### [EXERCISE PROMPT]
State how many lines in the listing below include the word "serif", and add nothing besides the number.

### [RECORDS]
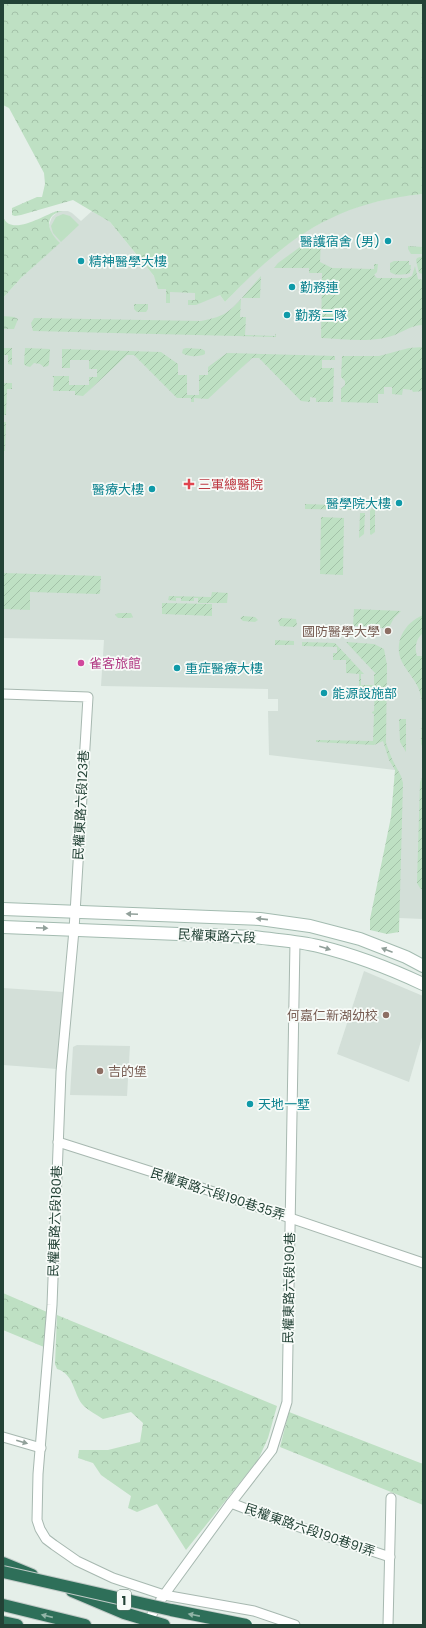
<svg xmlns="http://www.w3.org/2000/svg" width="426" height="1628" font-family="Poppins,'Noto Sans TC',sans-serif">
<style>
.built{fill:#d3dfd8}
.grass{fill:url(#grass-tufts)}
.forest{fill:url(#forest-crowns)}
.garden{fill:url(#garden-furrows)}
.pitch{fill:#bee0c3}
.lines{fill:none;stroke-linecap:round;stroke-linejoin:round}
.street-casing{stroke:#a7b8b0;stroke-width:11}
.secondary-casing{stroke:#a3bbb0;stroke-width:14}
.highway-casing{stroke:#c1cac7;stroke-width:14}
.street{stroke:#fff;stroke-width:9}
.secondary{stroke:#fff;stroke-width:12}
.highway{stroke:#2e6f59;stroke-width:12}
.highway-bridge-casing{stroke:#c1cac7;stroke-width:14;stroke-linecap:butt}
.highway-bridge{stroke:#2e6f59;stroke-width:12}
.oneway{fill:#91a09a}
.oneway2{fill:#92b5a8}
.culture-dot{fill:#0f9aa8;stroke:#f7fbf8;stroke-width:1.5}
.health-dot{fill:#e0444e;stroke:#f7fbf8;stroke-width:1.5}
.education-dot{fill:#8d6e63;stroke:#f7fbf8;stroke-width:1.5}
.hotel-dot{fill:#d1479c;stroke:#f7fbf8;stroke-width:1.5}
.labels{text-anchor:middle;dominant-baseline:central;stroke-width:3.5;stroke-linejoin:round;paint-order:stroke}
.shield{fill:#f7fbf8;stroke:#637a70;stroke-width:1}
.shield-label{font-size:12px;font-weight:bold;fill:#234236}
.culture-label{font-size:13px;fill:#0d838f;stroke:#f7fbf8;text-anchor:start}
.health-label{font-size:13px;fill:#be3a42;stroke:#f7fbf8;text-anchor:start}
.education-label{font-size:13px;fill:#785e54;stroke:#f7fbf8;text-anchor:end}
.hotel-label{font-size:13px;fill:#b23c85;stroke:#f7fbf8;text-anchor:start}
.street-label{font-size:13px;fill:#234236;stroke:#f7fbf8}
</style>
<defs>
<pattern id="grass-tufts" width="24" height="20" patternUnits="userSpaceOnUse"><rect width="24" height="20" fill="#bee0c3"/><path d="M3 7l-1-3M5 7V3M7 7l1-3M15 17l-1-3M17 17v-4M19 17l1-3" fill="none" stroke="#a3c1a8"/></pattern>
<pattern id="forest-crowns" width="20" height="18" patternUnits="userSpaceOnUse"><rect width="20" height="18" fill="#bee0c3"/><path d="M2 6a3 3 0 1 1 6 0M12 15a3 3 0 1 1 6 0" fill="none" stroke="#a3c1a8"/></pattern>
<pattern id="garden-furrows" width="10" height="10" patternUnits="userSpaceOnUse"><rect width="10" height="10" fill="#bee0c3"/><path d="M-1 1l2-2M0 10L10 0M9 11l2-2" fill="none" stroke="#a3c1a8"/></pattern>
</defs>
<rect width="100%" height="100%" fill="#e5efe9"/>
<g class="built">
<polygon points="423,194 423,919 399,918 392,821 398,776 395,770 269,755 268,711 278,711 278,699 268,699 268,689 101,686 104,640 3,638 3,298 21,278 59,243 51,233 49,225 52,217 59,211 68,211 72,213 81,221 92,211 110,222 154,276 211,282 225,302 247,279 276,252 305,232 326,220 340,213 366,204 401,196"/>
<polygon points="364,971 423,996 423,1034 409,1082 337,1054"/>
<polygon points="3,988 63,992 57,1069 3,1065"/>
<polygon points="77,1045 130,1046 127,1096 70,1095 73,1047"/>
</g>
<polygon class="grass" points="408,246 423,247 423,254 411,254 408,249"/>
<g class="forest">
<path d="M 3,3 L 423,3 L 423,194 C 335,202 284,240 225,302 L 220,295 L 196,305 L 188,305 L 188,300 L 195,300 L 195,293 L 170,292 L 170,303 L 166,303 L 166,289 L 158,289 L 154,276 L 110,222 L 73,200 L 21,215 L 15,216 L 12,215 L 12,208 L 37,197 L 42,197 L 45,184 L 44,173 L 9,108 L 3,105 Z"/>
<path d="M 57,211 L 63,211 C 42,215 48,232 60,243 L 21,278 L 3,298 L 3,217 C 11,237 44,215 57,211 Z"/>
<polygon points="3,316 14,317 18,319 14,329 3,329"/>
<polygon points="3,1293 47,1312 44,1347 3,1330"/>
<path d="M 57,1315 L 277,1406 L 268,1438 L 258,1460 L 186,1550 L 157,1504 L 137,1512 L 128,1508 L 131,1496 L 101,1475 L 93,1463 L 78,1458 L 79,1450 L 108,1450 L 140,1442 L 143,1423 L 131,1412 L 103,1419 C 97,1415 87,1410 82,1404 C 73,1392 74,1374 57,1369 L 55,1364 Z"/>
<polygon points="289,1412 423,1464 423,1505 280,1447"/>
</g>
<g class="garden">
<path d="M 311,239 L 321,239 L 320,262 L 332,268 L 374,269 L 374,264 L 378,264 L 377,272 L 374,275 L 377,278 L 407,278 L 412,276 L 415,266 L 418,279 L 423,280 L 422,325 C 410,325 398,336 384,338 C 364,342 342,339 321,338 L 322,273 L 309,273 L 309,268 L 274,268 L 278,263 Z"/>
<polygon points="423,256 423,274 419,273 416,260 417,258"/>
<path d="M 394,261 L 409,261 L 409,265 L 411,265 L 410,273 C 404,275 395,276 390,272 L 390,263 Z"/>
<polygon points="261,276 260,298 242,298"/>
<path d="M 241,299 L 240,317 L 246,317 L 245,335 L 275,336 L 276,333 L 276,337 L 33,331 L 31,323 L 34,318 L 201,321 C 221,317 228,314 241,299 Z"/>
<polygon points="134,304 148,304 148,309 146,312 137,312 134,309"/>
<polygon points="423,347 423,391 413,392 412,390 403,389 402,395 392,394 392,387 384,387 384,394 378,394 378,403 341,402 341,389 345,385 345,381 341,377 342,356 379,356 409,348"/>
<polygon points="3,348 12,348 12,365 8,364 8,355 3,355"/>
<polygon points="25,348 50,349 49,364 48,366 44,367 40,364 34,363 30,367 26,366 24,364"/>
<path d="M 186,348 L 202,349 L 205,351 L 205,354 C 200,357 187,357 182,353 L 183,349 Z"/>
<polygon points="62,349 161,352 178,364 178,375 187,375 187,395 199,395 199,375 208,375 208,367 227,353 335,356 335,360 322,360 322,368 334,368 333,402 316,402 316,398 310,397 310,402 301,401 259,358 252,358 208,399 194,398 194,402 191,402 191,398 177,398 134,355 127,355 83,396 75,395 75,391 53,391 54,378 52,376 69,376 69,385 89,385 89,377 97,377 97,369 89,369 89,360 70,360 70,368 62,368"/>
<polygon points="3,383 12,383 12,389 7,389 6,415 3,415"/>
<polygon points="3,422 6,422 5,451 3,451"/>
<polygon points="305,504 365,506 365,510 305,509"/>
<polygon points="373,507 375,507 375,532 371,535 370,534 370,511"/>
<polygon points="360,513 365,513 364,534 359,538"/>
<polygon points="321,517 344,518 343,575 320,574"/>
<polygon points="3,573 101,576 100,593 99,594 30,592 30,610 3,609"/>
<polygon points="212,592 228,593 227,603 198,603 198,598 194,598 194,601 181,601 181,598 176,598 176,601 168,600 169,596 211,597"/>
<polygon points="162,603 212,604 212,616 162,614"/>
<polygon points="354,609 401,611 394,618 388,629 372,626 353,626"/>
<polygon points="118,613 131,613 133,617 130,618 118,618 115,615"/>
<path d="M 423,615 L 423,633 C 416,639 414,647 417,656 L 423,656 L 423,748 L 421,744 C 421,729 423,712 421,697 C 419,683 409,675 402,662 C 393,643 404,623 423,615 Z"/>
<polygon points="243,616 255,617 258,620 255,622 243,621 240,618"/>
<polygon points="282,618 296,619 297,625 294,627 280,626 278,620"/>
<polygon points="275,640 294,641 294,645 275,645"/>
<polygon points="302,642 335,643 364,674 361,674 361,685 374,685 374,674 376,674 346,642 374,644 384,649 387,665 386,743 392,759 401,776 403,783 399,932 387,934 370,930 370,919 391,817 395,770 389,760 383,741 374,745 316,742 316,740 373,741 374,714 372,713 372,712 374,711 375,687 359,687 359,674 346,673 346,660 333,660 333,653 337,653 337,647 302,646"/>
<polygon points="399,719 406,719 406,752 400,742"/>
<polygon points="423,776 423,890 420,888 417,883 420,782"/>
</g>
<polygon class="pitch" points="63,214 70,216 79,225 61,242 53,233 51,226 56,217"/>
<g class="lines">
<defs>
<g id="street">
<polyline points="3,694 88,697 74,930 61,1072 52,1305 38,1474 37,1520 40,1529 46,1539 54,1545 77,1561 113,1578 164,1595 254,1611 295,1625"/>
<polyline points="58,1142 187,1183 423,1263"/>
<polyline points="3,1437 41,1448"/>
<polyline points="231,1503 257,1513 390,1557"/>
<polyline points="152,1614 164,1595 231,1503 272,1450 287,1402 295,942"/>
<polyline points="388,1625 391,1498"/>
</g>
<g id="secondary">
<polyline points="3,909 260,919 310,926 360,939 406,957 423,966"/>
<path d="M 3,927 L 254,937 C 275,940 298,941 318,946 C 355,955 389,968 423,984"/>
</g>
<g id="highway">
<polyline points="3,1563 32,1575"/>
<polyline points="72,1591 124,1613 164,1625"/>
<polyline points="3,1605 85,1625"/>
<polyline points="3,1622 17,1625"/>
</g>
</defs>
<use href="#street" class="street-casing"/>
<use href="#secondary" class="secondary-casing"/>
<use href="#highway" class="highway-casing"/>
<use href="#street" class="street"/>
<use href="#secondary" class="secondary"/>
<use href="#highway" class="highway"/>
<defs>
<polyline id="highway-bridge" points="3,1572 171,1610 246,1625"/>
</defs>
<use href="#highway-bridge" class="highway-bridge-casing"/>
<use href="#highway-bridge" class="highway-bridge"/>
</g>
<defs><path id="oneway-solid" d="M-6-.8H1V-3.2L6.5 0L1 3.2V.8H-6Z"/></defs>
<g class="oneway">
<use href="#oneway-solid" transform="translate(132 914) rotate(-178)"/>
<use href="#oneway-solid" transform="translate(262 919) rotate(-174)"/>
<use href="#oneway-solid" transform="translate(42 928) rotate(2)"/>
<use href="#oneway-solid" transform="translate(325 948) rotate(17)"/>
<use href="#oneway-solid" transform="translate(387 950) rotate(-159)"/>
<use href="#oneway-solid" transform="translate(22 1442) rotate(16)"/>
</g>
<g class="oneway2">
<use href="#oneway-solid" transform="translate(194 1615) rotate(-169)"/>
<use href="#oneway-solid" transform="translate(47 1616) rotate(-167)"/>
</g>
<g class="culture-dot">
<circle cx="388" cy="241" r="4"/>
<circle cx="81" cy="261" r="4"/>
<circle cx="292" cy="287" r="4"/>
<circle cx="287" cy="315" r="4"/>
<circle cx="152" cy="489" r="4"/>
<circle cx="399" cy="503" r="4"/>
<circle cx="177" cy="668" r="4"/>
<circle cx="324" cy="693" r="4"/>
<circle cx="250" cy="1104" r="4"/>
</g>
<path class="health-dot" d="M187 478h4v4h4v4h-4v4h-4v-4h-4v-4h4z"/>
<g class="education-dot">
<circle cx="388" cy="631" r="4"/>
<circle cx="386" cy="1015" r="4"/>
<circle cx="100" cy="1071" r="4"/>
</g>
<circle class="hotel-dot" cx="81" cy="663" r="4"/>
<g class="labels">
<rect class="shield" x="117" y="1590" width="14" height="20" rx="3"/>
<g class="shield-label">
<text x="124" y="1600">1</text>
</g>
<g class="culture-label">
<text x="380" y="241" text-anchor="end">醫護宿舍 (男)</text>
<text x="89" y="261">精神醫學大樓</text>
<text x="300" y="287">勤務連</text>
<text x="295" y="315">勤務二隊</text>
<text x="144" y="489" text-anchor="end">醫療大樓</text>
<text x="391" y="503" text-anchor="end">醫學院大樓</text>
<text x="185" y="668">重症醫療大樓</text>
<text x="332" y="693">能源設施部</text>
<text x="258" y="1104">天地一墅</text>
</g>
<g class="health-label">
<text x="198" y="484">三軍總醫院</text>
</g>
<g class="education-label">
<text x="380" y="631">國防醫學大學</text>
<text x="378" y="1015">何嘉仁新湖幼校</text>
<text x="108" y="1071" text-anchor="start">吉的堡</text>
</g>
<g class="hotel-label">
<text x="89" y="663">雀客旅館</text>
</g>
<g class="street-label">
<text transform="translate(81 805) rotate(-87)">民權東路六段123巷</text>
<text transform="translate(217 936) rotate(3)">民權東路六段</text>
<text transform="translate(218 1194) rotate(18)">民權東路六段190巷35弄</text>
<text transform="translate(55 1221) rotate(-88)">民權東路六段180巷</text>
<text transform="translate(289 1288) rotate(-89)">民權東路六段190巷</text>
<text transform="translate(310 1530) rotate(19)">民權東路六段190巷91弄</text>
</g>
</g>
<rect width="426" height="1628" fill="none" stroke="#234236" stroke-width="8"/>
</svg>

* * *

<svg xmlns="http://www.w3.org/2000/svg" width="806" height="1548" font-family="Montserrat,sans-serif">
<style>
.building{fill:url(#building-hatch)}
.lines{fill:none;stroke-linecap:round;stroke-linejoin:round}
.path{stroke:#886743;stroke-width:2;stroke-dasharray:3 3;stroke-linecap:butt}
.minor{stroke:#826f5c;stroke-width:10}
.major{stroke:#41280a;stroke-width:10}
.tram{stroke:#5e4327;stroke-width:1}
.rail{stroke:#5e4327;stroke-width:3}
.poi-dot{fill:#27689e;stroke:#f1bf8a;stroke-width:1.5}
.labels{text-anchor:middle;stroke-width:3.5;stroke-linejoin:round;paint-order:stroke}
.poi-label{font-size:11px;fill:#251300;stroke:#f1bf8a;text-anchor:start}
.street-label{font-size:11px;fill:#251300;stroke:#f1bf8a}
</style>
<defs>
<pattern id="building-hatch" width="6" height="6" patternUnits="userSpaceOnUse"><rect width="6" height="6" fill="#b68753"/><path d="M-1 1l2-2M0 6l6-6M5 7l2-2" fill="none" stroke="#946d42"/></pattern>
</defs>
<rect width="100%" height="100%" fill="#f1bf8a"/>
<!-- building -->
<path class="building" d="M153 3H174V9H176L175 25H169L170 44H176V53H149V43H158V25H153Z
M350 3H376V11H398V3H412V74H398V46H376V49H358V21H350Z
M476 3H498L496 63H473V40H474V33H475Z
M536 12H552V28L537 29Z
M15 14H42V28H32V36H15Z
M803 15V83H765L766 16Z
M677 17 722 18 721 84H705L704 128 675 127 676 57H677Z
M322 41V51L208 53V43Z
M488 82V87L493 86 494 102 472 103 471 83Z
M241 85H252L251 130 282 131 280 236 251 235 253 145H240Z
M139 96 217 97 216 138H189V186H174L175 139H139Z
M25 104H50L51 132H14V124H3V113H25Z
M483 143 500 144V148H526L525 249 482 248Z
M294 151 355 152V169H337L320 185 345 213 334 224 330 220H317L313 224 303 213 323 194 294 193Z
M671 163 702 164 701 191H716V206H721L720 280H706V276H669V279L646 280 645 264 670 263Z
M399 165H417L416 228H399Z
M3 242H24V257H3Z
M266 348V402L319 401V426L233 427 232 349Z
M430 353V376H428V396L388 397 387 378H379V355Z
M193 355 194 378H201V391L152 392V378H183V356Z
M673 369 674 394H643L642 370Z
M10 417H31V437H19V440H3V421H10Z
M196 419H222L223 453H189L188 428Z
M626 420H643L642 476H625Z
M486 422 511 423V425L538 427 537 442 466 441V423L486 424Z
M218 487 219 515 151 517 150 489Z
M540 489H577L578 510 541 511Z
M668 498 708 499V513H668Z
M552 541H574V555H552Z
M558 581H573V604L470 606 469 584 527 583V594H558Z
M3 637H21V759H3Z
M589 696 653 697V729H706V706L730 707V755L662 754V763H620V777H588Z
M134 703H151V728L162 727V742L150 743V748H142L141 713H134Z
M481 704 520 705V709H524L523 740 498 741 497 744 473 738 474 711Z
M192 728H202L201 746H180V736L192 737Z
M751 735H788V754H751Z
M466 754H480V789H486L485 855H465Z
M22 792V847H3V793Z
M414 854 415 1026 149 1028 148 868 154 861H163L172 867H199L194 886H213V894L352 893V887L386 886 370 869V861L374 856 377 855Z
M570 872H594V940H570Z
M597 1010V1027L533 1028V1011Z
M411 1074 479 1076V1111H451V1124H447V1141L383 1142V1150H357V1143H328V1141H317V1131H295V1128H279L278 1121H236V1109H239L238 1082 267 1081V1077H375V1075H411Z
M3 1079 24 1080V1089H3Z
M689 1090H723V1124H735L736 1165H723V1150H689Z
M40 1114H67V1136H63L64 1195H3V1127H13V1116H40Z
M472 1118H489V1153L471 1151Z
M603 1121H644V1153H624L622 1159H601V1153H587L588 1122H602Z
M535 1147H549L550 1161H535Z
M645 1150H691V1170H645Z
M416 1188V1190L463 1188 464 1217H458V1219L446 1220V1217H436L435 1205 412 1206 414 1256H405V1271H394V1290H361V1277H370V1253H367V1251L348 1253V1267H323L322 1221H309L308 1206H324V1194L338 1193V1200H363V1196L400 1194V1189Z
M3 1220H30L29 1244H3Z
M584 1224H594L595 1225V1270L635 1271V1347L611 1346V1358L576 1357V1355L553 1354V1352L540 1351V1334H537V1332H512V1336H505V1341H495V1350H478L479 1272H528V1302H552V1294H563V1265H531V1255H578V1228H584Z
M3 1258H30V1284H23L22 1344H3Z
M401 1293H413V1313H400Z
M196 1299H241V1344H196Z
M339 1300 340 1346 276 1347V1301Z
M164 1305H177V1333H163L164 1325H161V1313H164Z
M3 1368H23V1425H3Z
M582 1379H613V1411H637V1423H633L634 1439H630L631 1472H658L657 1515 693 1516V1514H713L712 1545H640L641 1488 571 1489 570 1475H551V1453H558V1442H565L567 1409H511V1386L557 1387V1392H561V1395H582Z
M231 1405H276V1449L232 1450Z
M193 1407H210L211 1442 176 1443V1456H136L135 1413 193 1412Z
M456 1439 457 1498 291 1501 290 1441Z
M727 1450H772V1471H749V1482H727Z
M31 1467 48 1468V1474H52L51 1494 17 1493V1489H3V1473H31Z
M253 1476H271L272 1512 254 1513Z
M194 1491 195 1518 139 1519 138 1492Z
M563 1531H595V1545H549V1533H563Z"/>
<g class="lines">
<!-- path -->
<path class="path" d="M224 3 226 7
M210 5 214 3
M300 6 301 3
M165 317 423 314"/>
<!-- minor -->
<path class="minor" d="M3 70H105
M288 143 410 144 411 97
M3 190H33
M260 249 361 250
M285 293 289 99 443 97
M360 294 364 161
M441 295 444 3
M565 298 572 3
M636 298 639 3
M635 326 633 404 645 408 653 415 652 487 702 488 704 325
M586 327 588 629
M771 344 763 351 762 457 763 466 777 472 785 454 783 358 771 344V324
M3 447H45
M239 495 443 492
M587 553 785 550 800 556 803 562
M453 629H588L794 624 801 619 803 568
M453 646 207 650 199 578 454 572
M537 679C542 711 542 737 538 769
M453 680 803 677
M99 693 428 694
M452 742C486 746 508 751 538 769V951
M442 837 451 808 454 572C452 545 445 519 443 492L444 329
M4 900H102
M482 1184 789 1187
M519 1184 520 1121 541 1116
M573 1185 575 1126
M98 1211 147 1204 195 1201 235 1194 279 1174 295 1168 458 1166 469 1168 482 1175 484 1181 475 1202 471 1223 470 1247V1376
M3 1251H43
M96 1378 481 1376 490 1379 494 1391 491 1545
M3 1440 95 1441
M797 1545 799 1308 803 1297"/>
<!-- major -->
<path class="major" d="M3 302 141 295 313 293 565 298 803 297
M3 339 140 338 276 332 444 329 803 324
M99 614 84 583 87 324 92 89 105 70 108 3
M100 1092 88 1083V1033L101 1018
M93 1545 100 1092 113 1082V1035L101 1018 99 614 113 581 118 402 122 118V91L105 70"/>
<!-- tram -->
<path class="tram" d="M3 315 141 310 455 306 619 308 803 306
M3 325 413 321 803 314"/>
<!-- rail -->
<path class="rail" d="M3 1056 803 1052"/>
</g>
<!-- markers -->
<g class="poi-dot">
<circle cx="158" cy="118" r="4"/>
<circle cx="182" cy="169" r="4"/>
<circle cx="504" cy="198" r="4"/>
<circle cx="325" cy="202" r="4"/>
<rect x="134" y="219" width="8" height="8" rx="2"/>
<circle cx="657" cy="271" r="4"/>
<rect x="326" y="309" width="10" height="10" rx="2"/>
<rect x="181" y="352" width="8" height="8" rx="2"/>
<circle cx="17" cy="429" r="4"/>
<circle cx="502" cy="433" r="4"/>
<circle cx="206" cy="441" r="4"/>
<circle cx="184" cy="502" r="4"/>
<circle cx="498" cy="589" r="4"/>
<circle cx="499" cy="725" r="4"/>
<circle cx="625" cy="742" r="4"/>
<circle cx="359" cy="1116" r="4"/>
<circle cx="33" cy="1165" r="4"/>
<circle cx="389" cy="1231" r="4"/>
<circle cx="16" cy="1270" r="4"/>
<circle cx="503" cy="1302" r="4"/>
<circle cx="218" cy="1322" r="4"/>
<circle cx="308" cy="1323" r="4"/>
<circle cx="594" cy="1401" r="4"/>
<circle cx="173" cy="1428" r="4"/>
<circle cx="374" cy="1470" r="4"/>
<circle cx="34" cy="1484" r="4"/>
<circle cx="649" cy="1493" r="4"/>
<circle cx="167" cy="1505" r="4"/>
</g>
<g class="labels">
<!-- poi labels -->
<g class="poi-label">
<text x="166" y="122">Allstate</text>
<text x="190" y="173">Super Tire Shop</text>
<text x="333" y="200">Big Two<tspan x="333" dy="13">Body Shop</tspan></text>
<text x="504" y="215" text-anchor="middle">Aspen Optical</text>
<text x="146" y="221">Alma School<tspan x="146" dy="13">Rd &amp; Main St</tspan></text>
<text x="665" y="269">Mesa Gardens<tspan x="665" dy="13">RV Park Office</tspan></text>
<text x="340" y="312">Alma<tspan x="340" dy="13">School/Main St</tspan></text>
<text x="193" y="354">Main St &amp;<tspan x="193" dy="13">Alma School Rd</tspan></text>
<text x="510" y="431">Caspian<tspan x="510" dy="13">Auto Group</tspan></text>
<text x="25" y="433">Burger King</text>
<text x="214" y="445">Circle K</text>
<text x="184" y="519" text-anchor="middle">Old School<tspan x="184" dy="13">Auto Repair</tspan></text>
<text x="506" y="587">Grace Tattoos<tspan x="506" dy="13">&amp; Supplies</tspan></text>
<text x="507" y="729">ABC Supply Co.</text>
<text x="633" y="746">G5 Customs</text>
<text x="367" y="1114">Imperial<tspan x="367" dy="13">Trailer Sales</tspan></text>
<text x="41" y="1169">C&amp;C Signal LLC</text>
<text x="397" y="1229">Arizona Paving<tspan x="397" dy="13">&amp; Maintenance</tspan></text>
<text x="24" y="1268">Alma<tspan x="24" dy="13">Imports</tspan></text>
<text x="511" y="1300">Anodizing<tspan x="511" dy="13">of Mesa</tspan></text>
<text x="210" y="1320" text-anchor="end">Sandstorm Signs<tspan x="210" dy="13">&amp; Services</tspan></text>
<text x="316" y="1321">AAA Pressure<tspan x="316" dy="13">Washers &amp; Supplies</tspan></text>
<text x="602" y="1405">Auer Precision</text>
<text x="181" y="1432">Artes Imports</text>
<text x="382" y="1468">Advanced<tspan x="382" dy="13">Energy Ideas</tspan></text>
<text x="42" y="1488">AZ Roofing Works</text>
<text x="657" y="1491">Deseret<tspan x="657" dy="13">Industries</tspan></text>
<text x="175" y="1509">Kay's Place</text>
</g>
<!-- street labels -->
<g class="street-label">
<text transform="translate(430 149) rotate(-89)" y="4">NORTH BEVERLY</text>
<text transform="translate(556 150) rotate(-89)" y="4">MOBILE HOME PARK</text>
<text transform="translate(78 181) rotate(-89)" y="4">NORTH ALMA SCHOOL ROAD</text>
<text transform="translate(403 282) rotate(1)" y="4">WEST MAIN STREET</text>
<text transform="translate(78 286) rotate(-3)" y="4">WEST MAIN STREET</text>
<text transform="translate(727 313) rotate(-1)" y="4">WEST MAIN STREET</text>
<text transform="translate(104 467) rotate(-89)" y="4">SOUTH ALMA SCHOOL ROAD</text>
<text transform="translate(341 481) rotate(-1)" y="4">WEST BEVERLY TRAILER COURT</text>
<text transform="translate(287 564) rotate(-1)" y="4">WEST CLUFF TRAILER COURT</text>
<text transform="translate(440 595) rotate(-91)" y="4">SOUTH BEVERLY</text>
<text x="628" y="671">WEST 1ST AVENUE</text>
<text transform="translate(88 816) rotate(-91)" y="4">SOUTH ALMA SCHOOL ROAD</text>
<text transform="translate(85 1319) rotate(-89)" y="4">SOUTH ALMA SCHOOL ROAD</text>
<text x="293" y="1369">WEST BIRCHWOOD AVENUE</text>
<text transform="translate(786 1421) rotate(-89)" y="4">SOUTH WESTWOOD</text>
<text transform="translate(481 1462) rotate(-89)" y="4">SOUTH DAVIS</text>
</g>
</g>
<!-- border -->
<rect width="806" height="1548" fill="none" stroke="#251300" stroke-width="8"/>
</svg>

### [FINAL ANSWER]
2